→ Verilen Metin:
::::::::::
İşvereninizin, iş cihazlarını sınır ötesine geçirmenize izin verip vermediğini ve yapılacak dijital aramaların olası sonuçlarını öğrenin. Şirket verilerinin kaybolmasıyla ya da veri sızdırılmasıyla sonuçlanabilecek bu gibi olaylarda hiçbir sorumluluk altında olmadığınızdan emin olun. Gerçekten ihtiyacınız yoksa iş cihazlarınızı işte bırakmayı düşünebilirsiniz.

Sadece iş cihazlarını değil, şahsi cihazları da taşımamayı düşünebilirsiniz. Üstünüzde hiçbir cihaz olmazsa ortada aranacak bir şey de olmaz. Ancak hiçbir cihaz bulundurmamak sınır görevlilerine oldukça şüpheli bir durum gibi gözükebilir. Bu durumda geçici cihazlar taşımak bir çözüm olacaktır.

Aynı şey verileriniz için de geçerli. Eğer gerçekten ihtiyacınız yoksa verilerinizi yanınızda taşımayın.
::::::::::
→ Verilen Veriler:
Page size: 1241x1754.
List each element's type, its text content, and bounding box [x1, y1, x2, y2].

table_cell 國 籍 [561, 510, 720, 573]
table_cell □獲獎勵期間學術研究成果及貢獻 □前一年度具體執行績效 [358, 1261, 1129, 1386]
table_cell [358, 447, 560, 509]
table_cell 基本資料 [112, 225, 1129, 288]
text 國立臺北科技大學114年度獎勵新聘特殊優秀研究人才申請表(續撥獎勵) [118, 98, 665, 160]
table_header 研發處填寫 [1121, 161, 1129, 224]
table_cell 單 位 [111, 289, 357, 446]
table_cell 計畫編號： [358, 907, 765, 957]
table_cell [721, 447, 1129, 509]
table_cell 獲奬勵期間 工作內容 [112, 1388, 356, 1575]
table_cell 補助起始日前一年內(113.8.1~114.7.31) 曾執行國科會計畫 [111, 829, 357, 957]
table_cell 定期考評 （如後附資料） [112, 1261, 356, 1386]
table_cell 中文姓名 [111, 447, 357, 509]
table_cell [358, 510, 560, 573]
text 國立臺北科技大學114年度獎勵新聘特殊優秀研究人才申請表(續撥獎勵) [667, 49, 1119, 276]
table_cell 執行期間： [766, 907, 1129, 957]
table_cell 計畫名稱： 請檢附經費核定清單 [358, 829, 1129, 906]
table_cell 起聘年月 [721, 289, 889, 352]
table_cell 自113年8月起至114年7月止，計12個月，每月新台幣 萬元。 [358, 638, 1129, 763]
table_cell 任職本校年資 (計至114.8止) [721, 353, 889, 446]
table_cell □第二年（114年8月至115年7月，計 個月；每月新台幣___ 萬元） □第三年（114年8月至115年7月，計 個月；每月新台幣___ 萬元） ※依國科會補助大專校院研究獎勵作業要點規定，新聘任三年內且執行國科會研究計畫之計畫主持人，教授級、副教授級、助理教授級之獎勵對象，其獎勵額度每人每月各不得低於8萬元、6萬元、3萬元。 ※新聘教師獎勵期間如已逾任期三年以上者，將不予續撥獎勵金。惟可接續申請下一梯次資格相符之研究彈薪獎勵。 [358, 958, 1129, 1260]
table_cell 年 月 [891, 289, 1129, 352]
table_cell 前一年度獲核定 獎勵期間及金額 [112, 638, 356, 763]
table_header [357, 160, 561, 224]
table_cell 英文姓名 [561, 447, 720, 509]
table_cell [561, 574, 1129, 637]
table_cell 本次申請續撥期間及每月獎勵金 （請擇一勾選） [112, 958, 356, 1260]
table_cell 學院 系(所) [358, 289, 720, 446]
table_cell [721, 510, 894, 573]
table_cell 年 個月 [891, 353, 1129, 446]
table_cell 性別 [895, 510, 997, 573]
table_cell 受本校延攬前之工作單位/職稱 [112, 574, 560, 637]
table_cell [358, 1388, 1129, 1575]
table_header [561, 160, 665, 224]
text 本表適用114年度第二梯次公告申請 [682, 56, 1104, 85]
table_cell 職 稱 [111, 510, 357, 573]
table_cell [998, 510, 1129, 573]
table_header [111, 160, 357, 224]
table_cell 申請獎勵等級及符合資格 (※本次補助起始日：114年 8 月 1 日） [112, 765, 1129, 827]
::::::::::
→ Görevler:
- a) Sınırda cihaz taşımayla ilgili metinde “İşvereninizin, iş cihazlarını” sözcükleriyle başlayıp “verilerinizi yanınızda taşımayın.” sözcüklerine kadar süren bölümü olduğu gibi kopyalayın.
- b) Sınırda cihaz taşımayla ilgili metni iki cümlede özetleyin.
- c) Sınırda cihaz taşımayla ilgili metni kaldığı yerden sürdürün.

→ Yanıtlar:
- a)
İşvereninizin, iş cihazlarını sınır ötesine geçirmenize izin verip vermediğini ve yapılacak dijital aramaların olası sonuçlarını öğrenin. Şirket verilerinin kaybolmasıyla ya da veri sızdırılmasıyla sonuçlanabilecek bu gibi olaylarda hiçbir sorumluluk altında olmadığınızdan emin olun. Gerçekten ihtiyacınız yoksa iş cihazlarınızı işte bırakmayı düşünebilirsiniz.

Sadece iş cihazlarını değil, şahsi cihazları da taşımamayı düşünebilirsiniz. Üstünüzde hiçbir cihaz olmazsa ortada aranacak bir şey de olmaz. Ancak hiçbir cihaz bulundurmamak sınır görevlilerine oldukça şüpheli bir durum gibi gözükebilir. Bu durumda geçici cihazlar taşımak bir çözüm olacaktır.

Aynı şey verileriniz için de geçerli. Eğer gerçekten ihtiyacınız yoksa verilerinizi yanınızda taşımayın.

- b) Sınırdan geçerken işverenin iş cihazlarının götürülmesine izin verip vermediği ve dijital aramaların olası sonuçları öğrenilmeli, gerçekten gerekmiyorsa bu cihazlar işte bırakılabilir. Şahsi cihazlar da taşınmayabilir, ancak hiç cihaz bulundurmamak şüpheli görünebileceğinden geçici cihazlar taşımak bir çözümdür; gerekmeyen veriler de yanda taşınmamalıdır.

- c)
Yolculuk etmeden önce bütün verilerinizi yedekleyin. Bütün hizmet ve uygulamalar için güçlü parolalar kullanın ve sınırı geçmeden önce bütün hizmetlerden çıkış yapın. Cihazlarınızın işletim sistemini de iyi bir parolayla korunmanız gerektiğini söylemeye gerek bile yok. Üstelik bu önlemler, yolculuk sırasında yaşanacak bir hırsızlık durumunda size yardımcı olacaktır ve bu gibi hırsızlıkların yolculukta başınıza gelme ihtimali, evinizde otururken başınıza gelme ihtimalinden oldukça yüksektir.

İhtiyacınız olmayan ya da gittiğiniz yerde sorun çıkarabilecek tüm verileri silin. Dosyaları silerken bunların gerçekte diskten silinmediğini aklınızda tutarak verilerinizi güvenli bir şekilde silin.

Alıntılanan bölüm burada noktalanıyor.